Popcorn is the most versatile food since cheese on toast. It’s edible with most other foods (except for haddock) and can be used with movies to make the aforementioned movies even more fun. Indeed, without popcorn we’re willing to bet the entire movie industry would now have collapsed and we’d be left watching pretentious street performers miming about clambering through a local sewage system.
The movie industry is always in need of innovations and new actors. We can’t act, but we can invent – this is why we’ve invented propcorn. What we do, right, is take all the uneaten popcorn from movie cinemas around the world and turn it all into movie props and sets! It’s cutting edge, sustainable, environmentally friendly, and only a little bit insanely dangerous and ineffective. Hurray!
There’s a brand in the UK called Propercorn but, fear not, this has nothing to do with them. We’re solely aiming our goods at the movie industry!

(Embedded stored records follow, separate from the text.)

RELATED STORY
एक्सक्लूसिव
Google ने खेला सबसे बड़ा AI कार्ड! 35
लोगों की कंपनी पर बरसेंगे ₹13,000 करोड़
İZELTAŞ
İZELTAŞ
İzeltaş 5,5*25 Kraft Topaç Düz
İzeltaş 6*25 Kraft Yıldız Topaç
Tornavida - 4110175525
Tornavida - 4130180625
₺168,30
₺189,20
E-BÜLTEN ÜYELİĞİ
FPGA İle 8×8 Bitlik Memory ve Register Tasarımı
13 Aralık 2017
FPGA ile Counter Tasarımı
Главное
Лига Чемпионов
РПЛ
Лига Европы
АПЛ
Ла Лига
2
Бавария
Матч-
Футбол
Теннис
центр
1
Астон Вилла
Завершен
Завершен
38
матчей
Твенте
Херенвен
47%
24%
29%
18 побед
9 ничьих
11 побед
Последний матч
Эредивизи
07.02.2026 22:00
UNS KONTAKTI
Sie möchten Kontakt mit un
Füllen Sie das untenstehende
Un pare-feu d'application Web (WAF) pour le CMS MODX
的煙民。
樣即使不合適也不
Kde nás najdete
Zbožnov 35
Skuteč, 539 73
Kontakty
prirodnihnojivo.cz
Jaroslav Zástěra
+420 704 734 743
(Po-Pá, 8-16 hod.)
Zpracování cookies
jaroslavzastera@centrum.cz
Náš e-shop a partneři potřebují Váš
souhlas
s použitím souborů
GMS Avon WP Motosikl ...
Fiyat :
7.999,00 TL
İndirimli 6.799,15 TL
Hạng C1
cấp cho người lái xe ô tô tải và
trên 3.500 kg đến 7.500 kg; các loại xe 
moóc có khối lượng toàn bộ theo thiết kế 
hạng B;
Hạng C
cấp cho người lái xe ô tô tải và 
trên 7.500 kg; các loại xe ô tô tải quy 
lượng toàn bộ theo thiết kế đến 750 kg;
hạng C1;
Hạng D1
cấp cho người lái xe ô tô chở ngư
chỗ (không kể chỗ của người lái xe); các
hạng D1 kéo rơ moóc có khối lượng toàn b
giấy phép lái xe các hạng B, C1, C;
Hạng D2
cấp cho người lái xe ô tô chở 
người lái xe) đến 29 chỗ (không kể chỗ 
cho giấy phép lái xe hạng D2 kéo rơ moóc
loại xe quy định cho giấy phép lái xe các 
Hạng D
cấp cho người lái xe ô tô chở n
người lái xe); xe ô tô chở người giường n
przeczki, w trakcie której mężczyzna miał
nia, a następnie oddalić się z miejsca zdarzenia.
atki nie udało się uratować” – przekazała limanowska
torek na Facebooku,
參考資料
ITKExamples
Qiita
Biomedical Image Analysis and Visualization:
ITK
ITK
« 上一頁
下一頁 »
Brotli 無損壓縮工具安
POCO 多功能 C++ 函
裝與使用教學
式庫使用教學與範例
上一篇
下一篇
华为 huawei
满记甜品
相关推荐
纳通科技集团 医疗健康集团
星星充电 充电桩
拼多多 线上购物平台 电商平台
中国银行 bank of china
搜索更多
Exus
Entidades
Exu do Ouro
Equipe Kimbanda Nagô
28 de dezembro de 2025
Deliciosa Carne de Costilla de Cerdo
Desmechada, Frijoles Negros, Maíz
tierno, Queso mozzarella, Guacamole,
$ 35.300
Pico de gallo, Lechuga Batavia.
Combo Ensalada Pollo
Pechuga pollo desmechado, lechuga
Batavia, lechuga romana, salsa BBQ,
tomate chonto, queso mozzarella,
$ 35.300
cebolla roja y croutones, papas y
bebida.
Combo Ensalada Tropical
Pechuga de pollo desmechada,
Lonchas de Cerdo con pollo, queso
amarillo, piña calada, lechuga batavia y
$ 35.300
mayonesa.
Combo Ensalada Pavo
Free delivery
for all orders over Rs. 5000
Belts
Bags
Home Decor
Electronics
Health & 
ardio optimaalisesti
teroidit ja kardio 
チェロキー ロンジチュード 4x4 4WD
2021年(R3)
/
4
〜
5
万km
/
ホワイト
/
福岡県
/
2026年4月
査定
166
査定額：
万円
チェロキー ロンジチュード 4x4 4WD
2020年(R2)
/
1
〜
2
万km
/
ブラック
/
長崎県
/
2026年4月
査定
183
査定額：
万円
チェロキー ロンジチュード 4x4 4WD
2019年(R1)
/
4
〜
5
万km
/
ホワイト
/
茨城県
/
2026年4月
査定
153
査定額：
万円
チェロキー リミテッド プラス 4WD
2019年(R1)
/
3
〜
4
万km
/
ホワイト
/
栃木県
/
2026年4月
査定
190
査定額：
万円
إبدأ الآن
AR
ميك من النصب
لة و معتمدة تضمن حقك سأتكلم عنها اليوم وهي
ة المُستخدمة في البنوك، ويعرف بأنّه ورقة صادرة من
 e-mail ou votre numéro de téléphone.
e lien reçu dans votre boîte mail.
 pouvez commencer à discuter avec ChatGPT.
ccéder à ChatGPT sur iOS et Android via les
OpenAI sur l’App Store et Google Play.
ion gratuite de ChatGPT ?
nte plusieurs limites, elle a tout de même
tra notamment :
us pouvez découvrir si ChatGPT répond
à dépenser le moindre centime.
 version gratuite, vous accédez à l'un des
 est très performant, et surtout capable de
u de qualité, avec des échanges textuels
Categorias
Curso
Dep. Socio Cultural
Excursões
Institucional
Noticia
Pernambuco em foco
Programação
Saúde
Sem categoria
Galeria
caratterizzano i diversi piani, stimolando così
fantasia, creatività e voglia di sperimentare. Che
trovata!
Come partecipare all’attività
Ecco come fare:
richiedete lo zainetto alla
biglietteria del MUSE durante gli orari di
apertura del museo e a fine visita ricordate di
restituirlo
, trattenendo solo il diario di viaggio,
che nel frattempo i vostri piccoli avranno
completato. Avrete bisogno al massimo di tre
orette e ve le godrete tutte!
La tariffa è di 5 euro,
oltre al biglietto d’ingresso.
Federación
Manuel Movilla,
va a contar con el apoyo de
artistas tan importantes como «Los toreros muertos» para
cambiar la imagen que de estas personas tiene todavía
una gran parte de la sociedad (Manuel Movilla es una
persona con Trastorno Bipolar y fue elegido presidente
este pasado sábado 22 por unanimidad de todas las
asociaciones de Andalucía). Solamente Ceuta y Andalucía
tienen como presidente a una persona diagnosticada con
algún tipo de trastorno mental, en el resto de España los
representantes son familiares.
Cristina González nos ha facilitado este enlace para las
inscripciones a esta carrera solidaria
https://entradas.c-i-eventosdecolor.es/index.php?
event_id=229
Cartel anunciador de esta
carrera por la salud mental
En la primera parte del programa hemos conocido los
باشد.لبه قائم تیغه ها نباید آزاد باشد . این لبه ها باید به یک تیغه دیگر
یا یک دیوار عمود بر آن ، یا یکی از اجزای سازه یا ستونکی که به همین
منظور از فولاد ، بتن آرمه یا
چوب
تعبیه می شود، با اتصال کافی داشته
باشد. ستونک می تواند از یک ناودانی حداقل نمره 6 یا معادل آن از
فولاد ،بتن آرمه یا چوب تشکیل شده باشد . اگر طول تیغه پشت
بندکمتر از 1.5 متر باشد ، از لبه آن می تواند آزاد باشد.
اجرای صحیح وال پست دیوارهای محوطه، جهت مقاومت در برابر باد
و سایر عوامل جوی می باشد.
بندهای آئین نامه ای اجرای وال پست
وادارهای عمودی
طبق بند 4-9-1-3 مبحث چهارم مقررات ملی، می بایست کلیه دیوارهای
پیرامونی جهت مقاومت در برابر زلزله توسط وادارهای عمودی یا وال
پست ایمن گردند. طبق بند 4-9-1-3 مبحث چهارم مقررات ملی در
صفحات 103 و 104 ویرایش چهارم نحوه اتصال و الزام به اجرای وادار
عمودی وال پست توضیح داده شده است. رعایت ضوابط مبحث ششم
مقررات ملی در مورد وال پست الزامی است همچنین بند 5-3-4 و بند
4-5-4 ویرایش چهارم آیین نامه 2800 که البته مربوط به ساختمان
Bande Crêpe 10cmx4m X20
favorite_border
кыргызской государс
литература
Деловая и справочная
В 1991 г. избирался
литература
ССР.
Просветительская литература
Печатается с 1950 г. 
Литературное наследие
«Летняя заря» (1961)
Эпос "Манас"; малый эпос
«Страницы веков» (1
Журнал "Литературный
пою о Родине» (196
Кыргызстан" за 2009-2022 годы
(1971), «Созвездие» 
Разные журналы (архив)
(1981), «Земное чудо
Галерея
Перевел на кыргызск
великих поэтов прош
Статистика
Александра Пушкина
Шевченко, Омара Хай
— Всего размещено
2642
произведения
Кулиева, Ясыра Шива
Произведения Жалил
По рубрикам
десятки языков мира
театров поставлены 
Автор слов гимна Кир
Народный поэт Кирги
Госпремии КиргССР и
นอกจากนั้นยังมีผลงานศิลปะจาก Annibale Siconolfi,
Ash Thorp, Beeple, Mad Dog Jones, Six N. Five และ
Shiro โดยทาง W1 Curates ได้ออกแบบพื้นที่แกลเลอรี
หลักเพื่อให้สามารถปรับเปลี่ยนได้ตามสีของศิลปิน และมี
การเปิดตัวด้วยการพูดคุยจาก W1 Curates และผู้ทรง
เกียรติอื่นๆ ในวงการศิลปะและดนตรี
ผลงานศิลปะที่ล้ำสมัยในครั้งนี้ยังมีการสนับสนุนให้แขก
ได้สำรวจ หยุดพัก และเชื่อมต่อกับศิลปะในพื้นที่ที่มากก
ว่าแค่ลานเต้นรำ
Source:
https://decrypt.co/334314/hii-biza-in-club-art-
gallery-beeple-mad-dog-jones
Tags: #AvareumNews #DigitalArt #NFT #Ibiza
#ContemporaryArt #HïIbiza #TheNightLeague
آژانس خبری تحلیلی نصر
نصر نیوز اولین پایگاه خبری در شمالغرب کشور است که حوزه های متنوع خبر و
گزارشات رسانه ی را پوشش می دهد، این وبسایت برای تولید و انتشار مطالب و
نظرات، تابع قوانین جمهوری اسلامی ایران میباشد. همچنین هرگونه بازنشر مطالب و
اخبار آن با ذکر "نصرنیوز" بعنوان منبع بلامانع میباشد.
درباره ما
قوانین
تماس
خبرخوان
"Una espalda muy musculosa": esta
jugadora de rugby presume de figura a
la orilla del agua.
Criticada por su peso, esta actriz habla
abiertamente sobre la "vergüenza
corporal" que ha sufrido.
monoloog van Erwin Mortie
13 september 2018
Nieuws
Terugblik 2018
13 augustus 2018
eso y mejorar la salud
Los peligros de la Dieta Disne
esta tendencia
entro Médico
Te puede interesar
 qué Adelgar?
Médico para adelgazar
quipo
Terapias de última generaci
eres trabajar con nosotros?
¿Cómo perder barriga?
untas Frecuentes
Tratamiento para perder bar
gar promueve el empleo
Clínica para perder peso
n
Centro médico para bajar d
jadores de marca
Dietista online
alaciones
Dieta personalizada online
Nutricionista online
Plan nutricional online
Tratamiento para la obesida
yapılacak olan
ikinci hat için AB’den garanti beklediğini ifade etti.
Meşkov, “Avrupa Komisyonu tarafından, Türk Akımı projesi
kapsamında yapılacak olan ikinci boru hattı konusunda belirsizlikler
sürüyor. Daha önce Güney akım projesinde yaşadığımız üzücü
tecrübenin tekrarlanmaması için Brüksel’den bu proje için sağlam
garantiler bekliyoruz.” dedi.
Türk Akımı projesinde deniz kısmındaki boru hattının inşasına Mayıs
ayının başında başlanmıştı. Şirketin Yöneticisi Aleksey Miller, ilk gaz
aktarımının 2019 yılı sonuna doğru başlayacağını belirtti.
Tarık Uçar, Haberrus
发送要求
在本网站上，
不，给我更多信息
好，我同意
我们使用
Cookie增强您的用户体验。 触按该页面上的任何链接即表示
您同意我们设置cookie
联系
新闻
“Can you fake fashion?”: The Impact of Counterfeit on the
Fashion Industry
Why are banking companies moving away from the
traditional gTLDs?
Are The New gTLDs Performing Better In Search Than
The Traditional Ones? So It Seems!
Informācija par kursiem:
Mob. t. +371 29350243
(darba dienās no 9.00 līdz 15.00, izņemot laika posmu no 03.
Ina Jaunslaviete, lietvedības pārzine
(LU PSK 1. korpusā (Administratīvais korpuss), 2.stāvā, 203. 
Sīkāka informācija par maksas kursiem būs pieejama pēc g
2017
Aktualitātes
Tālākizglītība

Yes, Hollywood will be delighted with our popcorn based props. The latest uninspired superhero flick on the way? With propcorn, we can build your studio a state of the art movie set, complete with propcorn tannoy system so you can yell at stupid actors.
If you’re concerned about the ability of popcorn to withstand serious weight, let us postulate this scenario to you: it’s Titanic 2 and Leonardo da Vinci is gawping in awe at a 52,000 tonne ship made entirely out of popcorn. He makes to stand on it and promptly breaks character with a mortifying scream as the entire propcorn creation comes crashing down around him, killing him hideously.
Rest assured, such an outcome is far from likely! We use state of the art superglue to ensure our propcorn creations are moderately sturdy. They’ll be so sturdy, in fact, they’ll even be able to support notoriously overweight actors such as Ryan Gosling, Brad Pitt, Tom Cruise, and Amy Adams.
Never fear! If you don’t want your set to look like a batch of glued together popcorn (those dastardly critics would, after all, no doubt notice), we can leave that to the professionals and instead make minor props to make your life easier. Need a director’s chair? We’ll propcorn it up for you! Want to injure the SOB for being obnoxious? We’ll make one which will collapse under his or her weight, severely injuring him or her!
Then, of course, at the end of it all, you can simply take the props home, crumble them up, and enjoy the movie you’ve made with the finest superglue coated popcorn you can lay your hands on (just have a stomach pump on hand to get that lot out of your system once you’ve eaten it – superglue isn’t good for you, apparently).
Whatever your needs, hire us today and for £300 ($500) an hour we can craft the finest propcorn for your movie sets! We’ll even punch out Christian Bale if he gives you any grief as a complimentary part of our service. Take that, Batman, you belligerent bastard!